■ **Required work**
- 1) According to the ESC Corporate Services profile, in what month and year was the company established?
- 2) List the government services that the ESC Corporate Services profile names as the most widely used ones the company facilitates.
- 3) Proceed with the ESC Corporate Services profile, writing on from its final sentence.

START Reading text

ESC Corporate Services is a private Ontario corporation that acts as a licensed government service provider under contract with the Ministry of Government Services (MGS). This company is best known by Canadian law firms and the business community as the direct link to the government, whereby ESC Corporate Services acts as a facilitator of regulatory compliance by providing access to government records, government's registration and filing services. The most widely used government services facilitated by ESC Corporate Services include Incorporations, PPSA searches, registrations, Security Searches and trade name registrations.

General Information 

ESC Corporate Services is a licensed service provider under contract with the MGS. Licensed service providers under MGS contract have exclusive rights to facilitate access to government registries (records databases) and registration services in Ontario and across Canada. As such, ESC Corporate Services is licensed to legally provide a variety of government services to the legal and business communities. The contract with the MGS does not prohibit the development of any proprietary and value added services that a Licensed Service Provider deems necessary in order to retain its market share and improve its operational and customer service quality.

Formation of ESC Corporate Services 

ESC Corporate Services was established in January 2010 and started providing government services to the public as a licensed service provider under contract with the Government of Ontario. ESC Corporate Services' headquarters is located in the King Street and Spadina Avenue area of Toronto, Ontario.

Government Services Facilitated by ESC Corporate Services 

Its contract with MGS gives ESC exclusive right to facilitate access to the following government services for the legal and corporate community as a Licensed Service Provider:

Incorporation: Provincial, Federal and nationwide filing of Articles of Incorporation, Amendment and Dissolution.

Registrations and Filings of Corporate trade names, Small business, court documents and PPSA securities.

Government Database Searches which include ONBIS and Business Name searches, Corporate name searches and registrations via NUANS, PPSA and PPSA+ searches, Security searches, Real Estate searches and Birth/Death Certificate, Marriage Licence and MTO searches.

END Reading text
START Exercise data

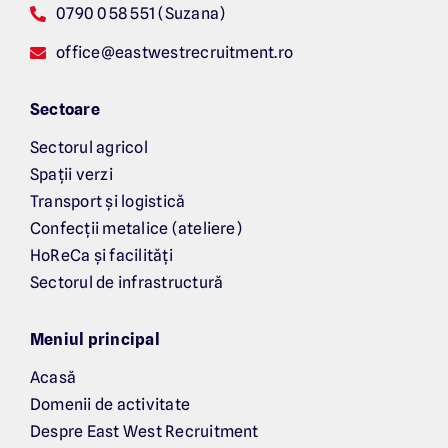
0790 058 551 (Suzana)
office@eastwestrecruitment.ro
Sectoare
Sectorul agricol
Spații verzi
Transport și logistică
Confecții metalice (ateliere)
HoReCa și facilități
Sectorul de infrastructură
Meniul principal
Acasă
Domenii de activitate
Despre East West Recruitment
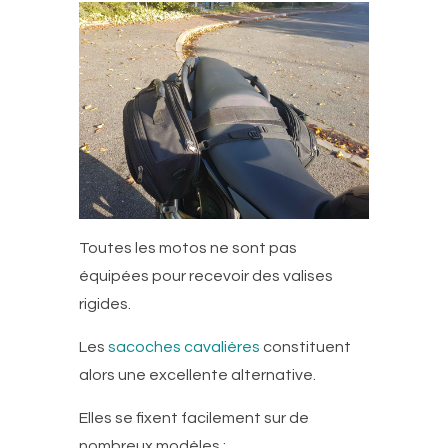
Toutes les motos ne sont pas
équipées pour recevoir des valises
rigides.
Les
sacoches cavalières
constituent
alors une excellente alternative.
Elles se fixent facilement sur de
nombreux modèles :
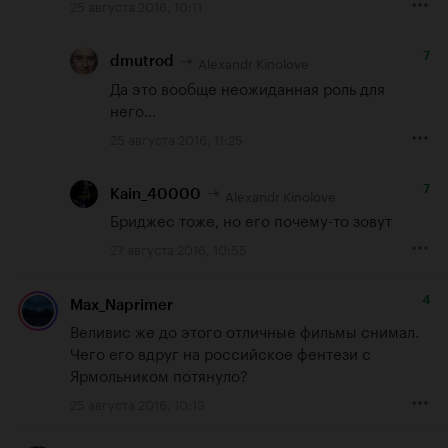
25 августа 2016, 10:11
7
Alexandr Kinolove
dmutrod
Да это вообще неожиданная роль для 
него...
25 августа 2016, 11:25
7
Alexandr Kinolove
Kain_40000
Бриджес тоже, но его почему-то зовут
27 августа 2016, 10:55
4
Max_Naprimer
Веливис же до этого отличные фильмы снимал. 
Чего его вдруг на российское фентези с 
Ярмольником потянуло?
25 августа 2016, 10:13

END Exercise data
START Exercise data

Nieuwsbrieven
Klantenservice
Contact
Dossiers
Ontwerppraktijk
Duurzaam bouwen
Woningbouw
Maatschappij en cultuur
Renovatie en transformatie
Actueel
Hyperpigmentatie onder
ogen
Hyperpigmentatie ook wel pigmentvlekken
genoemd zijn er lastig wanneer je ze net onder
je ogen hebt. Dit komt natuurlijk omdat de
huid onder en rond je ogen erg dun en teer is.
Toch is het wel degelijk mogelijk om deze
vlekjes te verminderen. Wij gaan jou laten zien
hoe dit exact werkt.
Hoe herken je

END Exercise data

■ **Answers by item number**
- 1) January 2010

- 2) Incorporations, PPSA searches, registrations, Security Searches, trade name registrations

- 3)
ESC's Role in Regulatory Compliance

Anti-Money Laundering 
Following the enactment on December 31, 2008 of the New Client Identity & Verification Requirements under By-Law 7.1 introduced by The Law Society of Upper Canada all financial institutions, lawyers and paralegals are required to verify their client's identity in an attempt to prevent money laundering activities. ESC Corporate Services developed its "Know Your Client" service - a service to verify corporate entities as a means to facilitate compliance with the Anti-Money Laundering Federal regulations.

On May 10 and 11, 2011, ESC exhibited at the 10th Annual Forum on Anti-Money Laundering hosted by The Canadian Institute in Toronto where the following subjects were covered:

 Conducting inherent risk analysis
 Anti-Money Laundering in trade finance
 Anti-Money Laundering for mutual fund and portfolio managers and
 Tax evasion as a new predicate offence

College of Physicians and Surgeons of Ontario 

In order to facilitate compliance with the College of Physicians and Surgeons of Ontario's (CPSO) requirement for all physicians to submit their annual renewal based on the anniversary date of the Certificate of Authorization, ESC provides assistance to the members of the medical community with completion of their Annual Renewal through providing the means for obtaining their Certificates of Status together with the Annual Renewal Application which are required by the CPSO in order to obtain their Certificate of Authorization.

Corporate Partners 

ESC has partnered with the Government of Ontario and Loan Transact in order to develop a number of proprietary services offered to its legal and business customers throughout Canada.